Alors que l’achat en ligne s’imposait, la Ville a financé des organismes pour faire de l’accompagnement auprès des commerces afin qu’ils soient en mesure de monter leur site Web, de faire le marketing de leurs produits et d’organiser leur chaîne de production, pour s’attarder ensuite à la chaîne de distribution, afin d’assurer le déplacement des marchandises à Montréal. «Ce qu’on veut, précise Véronique Doucet, c’est de la livraison urbaine, avec de plus petits joueurs, puisque cela crée de l’emploi, aide le commerçant qui a une solution à moindres coûts et avec une empreinte écologique réduite.»

Afin de soutenir l’industrie culturelle et créative, la Ville a multiplié les initiatives, dont un projet réunissant des artistes et des créateurs du secteur numérique.

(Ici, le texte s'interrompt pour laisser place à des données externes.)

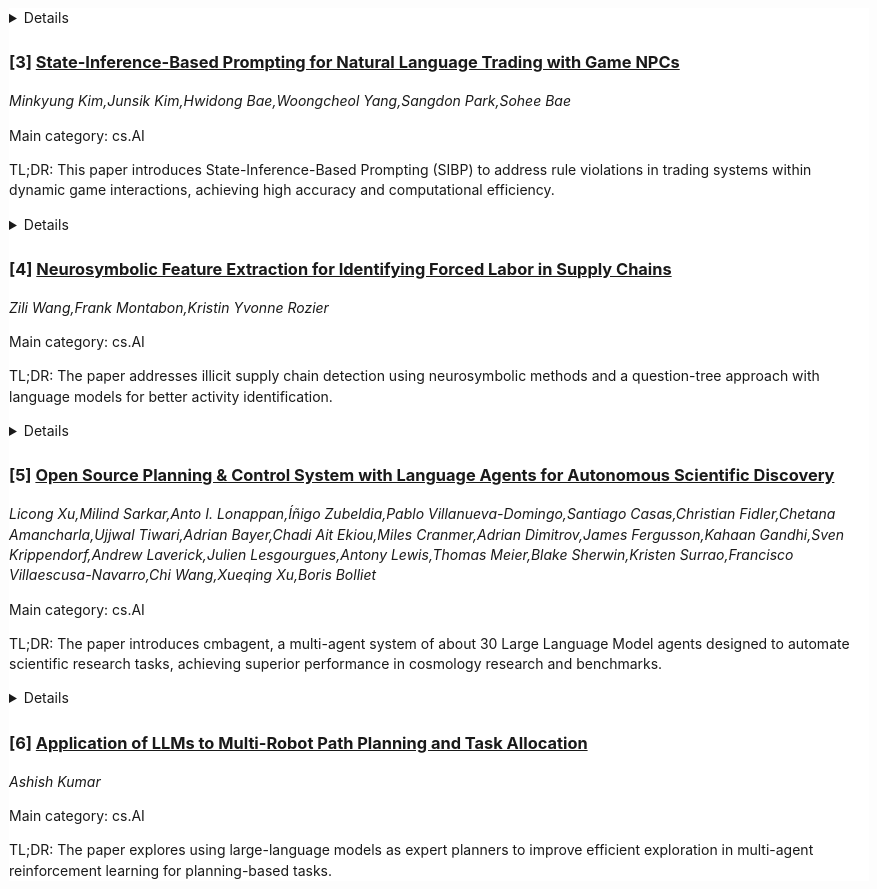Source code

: 
<details><summary>Details</summary></details>


### [3] [State-Inference-Based Prompting for Natural Language Trading with Game NPCs](https://arxiv.org/abs/2507.07203)
*Minkyung Kim,Junsik Kim,Hwidong Bae,Woongcheol Yang,Sangdon Park,Sohee Bae*

Main category: cs.AI

TL;DR: This paper introduces State-Inference-Based Prompting (SIBP) to address rule violations in trading systems within dynamic game interactions, achieving high accuracy and computational efficiency.


<details><summary>Details</summary></details>


### [4] [Neurosymbolic Feature Extraction for Identifying Forced Labor in Supply Chains](https://arxiv.org/abs/2507.07217)
*Zili Wang,Frank Montabon,Kristin Yvonne Rozier*

Main category: cs.AI

TL;DR: The paper addresses illicit supply chain detection using neurosymbolic methods and a question-tree approach with language models for better activity identification.


<details><summary>Details</summary></details>


### [5] [Open Source Planning & Control System with Language Agents for Autonomous Scientific Discovery](https://arxiv.org/abs/2507.07257)
*Licong Xu,Milind Sarkar,Anto I. Lonappan,Íñigo Zubeldia,Pablo Villanueva-Domingo,Santiago Casas,Christian Fidler,Chetana Amancharla,Ujjwal Tiwari,Adrian Bayer,Chadi Ait Ekiou,Miles Cranmer,Adrian Dimitrov,James Fergusson,Kahaan Gandhi,Sven Krippendorf,Andrew Laverick,Julien Lesgourgues,Antony Lewis,Thomas Meier,Blake Sherwin,Kristen Surrao,Francisco Villaescusa-Navarro,Chi Wang,Xueqing Xu,Boris Bolliet*

Main category: cs.AI

TL;DR: The paper introduces cmbagent, a multi-agent system of about 30 Large Language Model agents designed to automate scientific research tasks, achieving superior performance in cosmology research and benchmarks.


<details><summary>Details</summary></details>


### [6] [Application of LLMs to Multi-Robot Path Planning and Task Allocation](https://arxiv.org/abs/2507.07302)
*Ashish Kumar*

Main category: cs.AI

TL;DR: The paper explores using large-language models as expert planners to improve efficient exploration in multi-agent reinforcement learning for planning-based tasks.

Cela a mené à l’exposition d’œuvres dans les parcs et sur les façades de bâtiments dans les 19 arrondissements, dans une perspective d’économie circulaire, le soutien financier et le travail de l’un bénéficiant à l’autre. Des stations hivernales ont aussi été réalisées afin d’égayer les rues commerciales et d’appuyer l’achat local durant la période des fêtes.

Dans le secteur de la restauration, la Ville cherche à développer un modèle autre de commandes et de livraisons qui fait appel à l’économie sociale (voir p.30).